Given text:
──────────────────────────────
Clustering The Microsoft Clustering algorithm is a segmentation algorithm provided that uses iterative techniques to group data cases into clusters that contain similar characteristics. These groupings are useful for exploring data, identifying anomalies in the data, and creating predictions. Clustering models identify relationships in a dataset that might not be derived logically through normal observation. The Microsoft Clustering algorithm first identifies relationships in a dataset and generates a series of clusters based on those relationships. A scatter plot is a useful way to visually represent how the algorithm groups data, as shown in the following diagram. Figure 4 . Cluster groups diagram.
Neural Network The Microsoft Neural Network algorithm creates classification and regression mining models by constructing a Multilayer Perceptron network of neurons. In this Multilayer Perceptron network, each neuron receives one or more inputs and produces one or more identical outputs. Similar to the Microsoft Decision Trees algorithm, the Neural Network algorithm calculates probabilities for each possible state of the input attribute when given each state of the predictable attribute. These probabilities can be used to predict an outcome of the predicted attribute, based on the input attributes.
Analysis The relationship between common sizes and geometric shapes of concrete, steel, timber and masonry residential building, gravity and lateral resistive systems, the intensity of storm, and the degree of damages can be analyzed using the data mining models techniques to provide supportive damage prediction system. The output prediction vector is based on the damage categories specified by FEMA320. These categories are modified to include the distinction between envelope and structural damages . In contrast to FEMA320, ten damage categories are proposed in this study: (1)- Minimal: No real structural damage is done. Minor building envelope damages may occur (less than 5%). (2)- Low Moderate: 6%-10% Roof and other envelope components are damaged. (3)- Moderate: 11%-20% Roof and other envelope components are damaged.
──────────────────────────────
Tasks to complete:
1. In the data mining passage, what kind of network does the Microsoft Neural Network algorithm construct?
2. Write out the part of the data mining passage starting with "Clustering The Microsoft" and going on through "Cluster groups diagram.".
3. Continue the data mining passage from the point where it stops.
──────────────────────────────
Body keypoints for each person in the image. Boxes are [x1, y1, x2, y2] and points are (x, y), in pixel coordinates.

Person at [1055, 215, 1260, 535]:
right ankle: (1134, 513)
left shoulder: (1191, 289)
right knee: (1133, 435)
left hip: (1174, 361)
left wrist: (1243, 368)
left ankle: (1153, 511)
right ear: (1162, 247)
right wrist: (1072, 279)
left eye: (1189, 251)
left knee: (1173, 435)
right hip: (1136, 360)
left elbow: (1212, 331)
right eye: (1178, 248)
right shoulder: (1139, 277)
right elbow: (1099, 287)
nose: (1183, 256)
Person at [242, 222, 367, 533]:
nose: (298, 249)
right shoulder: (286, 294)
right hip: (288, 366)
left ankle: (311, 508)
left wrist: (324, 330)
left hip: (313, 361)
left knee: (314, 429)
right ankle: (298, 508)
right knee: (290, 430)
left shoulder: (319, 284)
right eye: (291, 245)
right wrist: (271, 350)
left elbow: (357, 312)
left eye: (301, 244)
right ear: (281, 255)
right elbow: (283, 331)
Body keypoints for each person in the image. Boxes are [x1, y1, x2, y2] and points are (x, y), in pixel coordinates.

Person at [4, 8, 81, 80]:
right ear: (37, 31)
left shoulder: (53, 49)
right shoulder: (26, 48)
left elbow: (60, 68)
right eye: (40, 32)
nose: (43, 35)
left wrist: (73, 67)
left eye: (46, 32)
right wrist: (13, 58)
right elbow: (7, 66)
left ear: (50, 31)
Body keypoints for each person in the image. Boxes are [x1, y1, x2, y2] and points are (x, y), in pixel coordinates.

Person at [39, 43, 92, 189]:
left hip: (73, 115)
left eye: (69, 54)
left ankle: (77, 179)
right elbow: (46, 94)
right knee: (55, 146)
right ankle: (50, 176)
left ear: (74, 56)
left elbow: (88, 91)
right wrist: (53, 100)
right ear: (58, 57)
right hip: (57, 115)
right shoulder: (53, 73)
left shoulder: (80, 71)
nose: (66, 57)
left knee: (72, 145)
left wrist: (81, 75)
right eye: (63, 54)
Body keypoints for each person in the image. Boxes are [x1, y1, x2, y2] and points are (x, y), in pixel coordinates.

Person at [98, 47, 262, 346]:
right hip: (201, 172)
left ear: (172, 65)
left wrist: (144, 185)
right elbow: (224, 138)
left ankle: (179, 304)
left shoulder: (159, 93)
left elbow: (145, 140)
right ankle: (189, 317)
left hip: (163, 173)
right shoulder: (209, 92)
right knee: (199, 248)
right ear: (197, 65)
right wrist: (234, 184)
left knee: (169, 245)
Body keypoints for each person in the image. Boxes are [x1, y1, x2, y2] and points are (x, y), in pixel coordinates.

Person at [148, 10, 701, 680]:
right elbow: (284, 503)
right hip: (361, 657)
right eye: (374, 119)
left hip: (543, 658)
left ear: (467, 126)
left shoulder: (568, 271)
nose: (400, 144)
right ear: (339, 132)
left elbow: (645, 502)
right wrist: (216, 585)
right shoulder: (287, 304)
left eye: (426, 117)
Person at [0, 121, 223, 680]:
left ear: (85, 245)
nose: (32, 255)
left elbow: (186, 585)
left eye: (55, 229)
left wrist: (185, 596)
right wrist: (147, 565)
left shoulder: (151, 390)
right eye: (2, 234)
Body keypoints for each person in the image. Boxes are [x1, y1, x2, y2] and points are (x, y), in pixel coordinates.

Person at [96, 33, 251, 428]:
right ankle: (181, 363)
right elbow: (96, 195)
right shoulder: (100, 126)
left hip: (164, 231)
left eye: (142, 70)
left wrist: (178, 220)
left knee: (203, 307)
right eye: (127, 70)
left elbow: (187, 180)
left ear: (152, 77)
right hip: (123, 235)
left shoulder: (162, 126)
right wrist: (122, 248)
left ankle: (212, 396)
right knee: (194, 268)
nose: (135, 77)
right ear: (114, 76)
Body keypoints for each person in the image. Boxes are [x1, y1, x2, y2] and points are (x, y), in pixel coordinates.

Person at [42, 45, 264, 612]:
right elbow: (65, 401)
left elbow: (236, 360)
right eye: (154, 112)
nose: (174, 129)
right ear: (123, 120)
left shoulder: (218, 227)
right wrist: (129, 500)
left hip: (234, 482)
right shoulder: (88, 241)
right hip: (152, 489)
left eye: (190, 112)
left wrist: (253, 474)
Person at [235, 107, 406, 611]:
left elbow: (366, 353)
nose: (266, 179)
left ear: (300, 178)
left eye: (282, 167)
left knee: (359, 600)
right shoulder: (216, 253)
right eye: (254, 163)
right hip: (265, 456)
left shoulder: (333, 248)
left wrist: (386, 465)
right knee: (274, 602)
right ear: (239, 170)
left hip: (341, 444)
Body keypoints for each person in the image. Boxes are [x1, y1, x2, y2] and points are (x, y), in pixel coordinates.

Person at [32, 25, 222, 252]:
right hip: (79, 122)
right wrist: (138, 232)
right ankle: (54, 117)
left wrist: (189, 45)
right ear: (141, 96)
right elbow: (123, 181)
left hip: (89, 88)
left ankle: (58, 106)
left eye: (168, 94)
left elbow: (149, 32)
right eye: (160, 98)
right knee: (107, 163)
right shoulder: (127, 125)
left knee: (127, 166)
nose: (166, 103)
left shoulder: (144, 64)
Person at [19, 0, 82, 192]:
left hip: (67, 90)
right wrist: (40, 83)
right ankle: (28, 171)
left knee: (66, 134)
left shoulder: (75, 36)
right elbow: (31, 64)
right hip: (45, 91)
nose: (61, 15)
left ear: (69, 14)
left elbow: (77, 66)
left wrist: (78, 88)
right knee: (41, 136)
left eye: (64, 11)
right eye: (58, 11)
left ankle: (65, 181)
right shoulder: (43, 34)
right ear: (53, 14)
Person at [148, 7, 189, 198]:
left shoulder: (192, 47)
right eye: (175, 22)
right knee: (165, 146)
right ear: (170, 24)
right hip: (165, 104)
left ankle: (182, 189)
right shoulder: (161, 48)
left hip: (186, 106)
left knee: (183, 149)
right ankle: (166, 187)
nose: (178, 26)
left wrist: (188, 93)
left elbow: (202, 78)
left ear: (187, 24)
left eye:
──────────────────────────────
Set of answers:
1. A Multilayer Perceptron network of neurons.

2.
Clustering The Microsoft Clustering algorithm is a segmentation algorithm provided that uses iterative techniques to group data cases into clusters that contain similar characteristics. These groupings are useful for exploring data, identifying anomalies in the data, and creating predictions. Clustering models identify relationships in a dataset that might not be derived logically through normal observation. The Microsoft Clustering algorithm first identifies relationships in a dataset and generates a series of clusters based on those relationships. A scatter plot is a useful way to visually represent how the algorithm groups data, as shown in the following diagram. Figure 4 . Cluster groups diagram.

3.
(4)- High Moderate: more than 20% Roof and other envelope components are damaged. (5)- Low Extensive: less than 10% Structural damage is done along with damages to envelope. (6)- Extensive: less than 20% Structural damage is done along with damages to envelope. (7)- Low Extreme: Extensive damage is done to many envelope components ( 21% - 30%) accompanied by structural damages (21% - 30%) (8)- Extreme: Extensive damage is done to many envelope components (31% - 50%) accompanied by structural damages (31% - 50%) that may result in complete building failure. (9)- Very Extreme: Extensive damage is done to many envelope components (51% - 60%) accompanied by structural damages (51% - 60%) that may result in complete building failure. (10)- Catastrophic : Envelope damage is extensive and widespread (> 60%). Structural damage is considerable and there are complete to near complete buildings failure.
CONCLUSIONS The relationship between windstorm and building damages sited raises many uncertainties about current building design and construction practices. Application of Data Mining Techniques provide a supportive tool to handle uncertainty and discover hidden relationships and rules that assist in classifying, predicting and associating different building damages and windstorm patterns. The system could also be instrumental in updating Building Codes and standard. From the severity of destructions shown in recent hurricanes and tornadoes, it is apparent that Building Codes and Standards need to re-address windstorm resistive systems.